What grandiose announcements? A child runs over to the parent and says “pee pee” Big deal. I would be more offended by all the lashen horah going on in the room at the same time. “Did you see her new jewelry?” “She didn’t lose her baby fat” “They’ve been married for almost a year and she’s not expecting” “Do you know how much he/she is getting paid?”… Or are you upset because a baby just interrupted a piece of juicy gossip and you will miss out on hearing it first?

“B) Even if it was for something that the general public find less offensive "I lost my bear" or whatever, if your child can not yet conform to the social norms of the even to which s/he is being brought (and lets face it, they are kids, and kids are kids and that is a good thing) then it is your job as a parent to ensure they do not get out of line.”

So basically you hate children. You don’t want to see them or hear them because they don’t act like little robots. I get it. For your information parents who make their children behave like little robots end up without children, because their children grow up resenting their parents and move as far away as possible. And that’s if they lucky.

Anonymous said...

Some people really want children to be seen and not heard. And that's fine, to each his (or her) own. We have 5 little children in our house, and we solve the problem very easily, we invite people who can take lots of children in close proximity, and we don't invite people who cannot. Why make people suffer like that when they are guests?

And, so far, it works very well for us. When our kids are older and can sit properly for long periods of time, and even later when they leave our home, we can again invite people who cannot take lots of small children in close proximity. Of course, that will only last until we have grandkids (IYH) in our home :-)

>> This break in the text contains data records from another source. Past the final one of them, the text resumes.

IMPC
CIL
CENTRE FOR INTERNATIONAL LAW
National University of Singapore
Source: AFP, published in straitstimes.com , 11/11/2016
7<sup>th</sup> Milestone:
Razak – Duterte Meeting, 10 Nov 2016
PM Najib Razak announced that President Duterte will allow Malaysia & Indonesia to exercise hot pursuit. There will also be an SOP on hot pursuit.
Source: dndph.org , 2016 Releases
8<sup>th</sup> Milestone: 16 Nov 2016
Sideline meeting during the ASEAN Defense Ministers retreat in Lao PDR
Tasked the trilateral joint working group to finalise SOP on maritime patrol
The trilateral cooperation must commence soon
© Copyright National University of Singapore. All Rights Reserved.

On Simchat Torah, we had a bunch of people over for lunch, and we had two tables, one mostly for children and another mostly for adults, but some kids sat at the adult table, and for desert almost all the kids sat at the adult table (there was one extra space anyway because a doctor had to leave lunch early due to being on call).


Commenter Abbi said...

"if your child can not yet conform to the social norms of the even to which s/he is being brought (and lets face it, they are kids, and kids are kids and that is a good thing) then it is your job as a parent to ensure they do not get out of line."

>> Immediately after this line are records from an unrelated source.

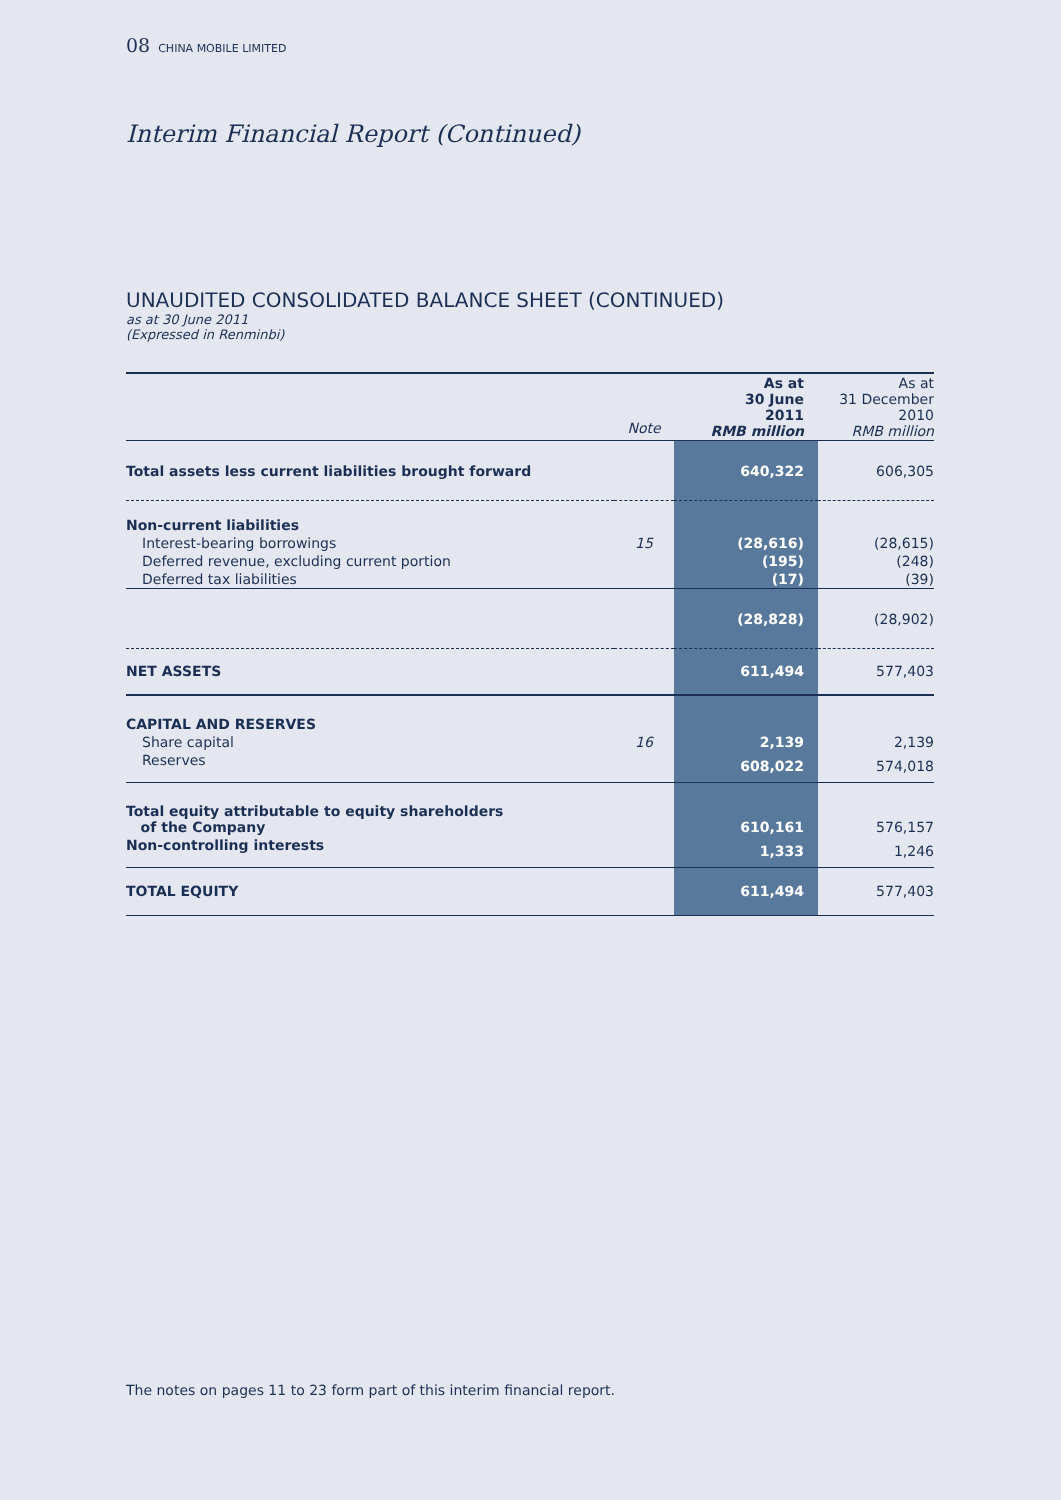08 CHINA MOBILE LIMITED
Interim Financial Report (Continued)
UNAUDITED CONSOLIDATED BALANCE SHEET (CONTINUED)
as at 30 June 2011
(Expressed in Renminbi)
| | Note | As at 30 June 2011 RMB million | As at 31 December 2010 RMB million |
| --- | --- | --- | --- |
| Total assets less current liabilities brought forward | | 640,322 | 606,305 |
| Non-current liabilities | | | |
| Interest-bearing borrowings | 15 | (28,616) | (28,615) |
| Deferred revenue, excluding current portion | | (195) | (248) |
| Deferred tax liabilities | | (17) | (39) |
| | | (28,828) | (28,902) |
| NET ASSETS | | 611,494 | 577,403 |
| CAPITAL AND RESERVES | | | |
| Share capital | 16 | 2,139 | 2,139 |
| Reserves | | 608,022 | 574,018 |
| Total equity attributable to equity shareholders of the Company | | 610,161 | 576,157 |
| Non-controlling interests | | 1,333 | 1,246 |
| TOTAL EQUITY | | 611,494 | 577,403 |
The notes on pages 11 to 23 form part of this interim financial report.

This is an uptight American thing. Thankfully, no on in Israel take there smachot so seriously that a peepee announcement would be enough to ruin a simcha.

happyduck1979 said...

Ok, firstly, I am in Israel. And I did not say it would ruin a simcha, I said it would disturb them- even momentarily. It is not that I think the whole simcha would come crashing down around them.

As for attacking my charachter rather than my post, I will forgive you on the grounds of you know what they say about people who assume...

Frankly, as my daughter is the product of int=fertility treatment, and was then a preemie who I was told would not live through the night, I can tell you that I am in awe of her every sound and skill. There is nowhere I have not fought to take her. But that is because I know I have taught her how to behave properly. There is a time (in fact, most of the time) for her to revel in being a child and to learn and discover and grow in freedom.

There is also a time for her to teach her appropriate behaviors and to ensure that she learns how to act appropriately in social and other public settings.

No one, who knows my daughter will tell you she is not allowed to be a kid. Everyone who knows her will tell you she behaves beautifully when the need arises.

Orthonomics said...

No attacks please. There is enough substance to argue about.

Anonymous said...

anonymous who responded to me--

I have no idea what you're responding to. If you re-read my post, you'll see it had nothing to do with kids tables or social norms. It was about memories and how kids' ability to remember often exceeds our expectations.

I don't see why kids' tables or kids at simchas would be a big deal. At your house, do what you want. If you're going out for Shabbat, do what your host does, and if they do something you disapprove of, don't go back. If you're hosting a simcha, do what you prefer, if you're going to a simcha, do what the host prefers. Simple, no?